Saved data lines:
Content starts
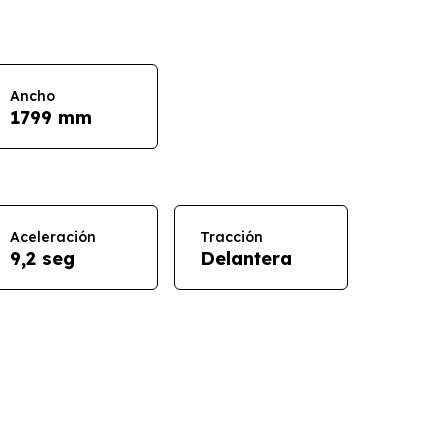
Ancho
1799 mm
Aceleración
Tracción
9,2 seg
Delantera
Content ends
Content starts
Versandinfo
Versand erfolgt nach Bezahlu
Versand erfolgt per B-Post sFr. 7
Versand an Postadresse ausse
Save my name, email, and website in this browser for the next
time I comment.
Content ends
Content starts
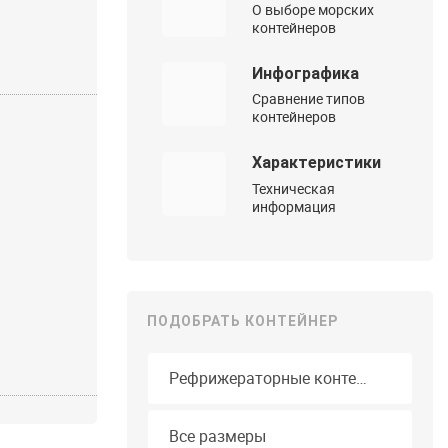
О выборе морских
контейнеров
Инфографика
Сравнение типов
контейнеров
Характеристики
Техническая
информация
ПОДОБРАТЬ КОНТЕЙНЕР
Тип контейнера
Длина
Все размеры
Content ends
WHAT THE EXERCISE ASKS:
Can you rewrite everything from the line containing "Versandinfo" down to the line containing "time I comment.", swapping "browser" for "web browser" and keeping the rest unchanged?

RESPONSE TO THE TASK:
Versandinfo
Versand erfolgt nach Bezahlu
Versand erfolgt per B-Post sFr. 7
Versand an Postadresse ausse
Save my name, email, and website in this web browser for the next
time I comment.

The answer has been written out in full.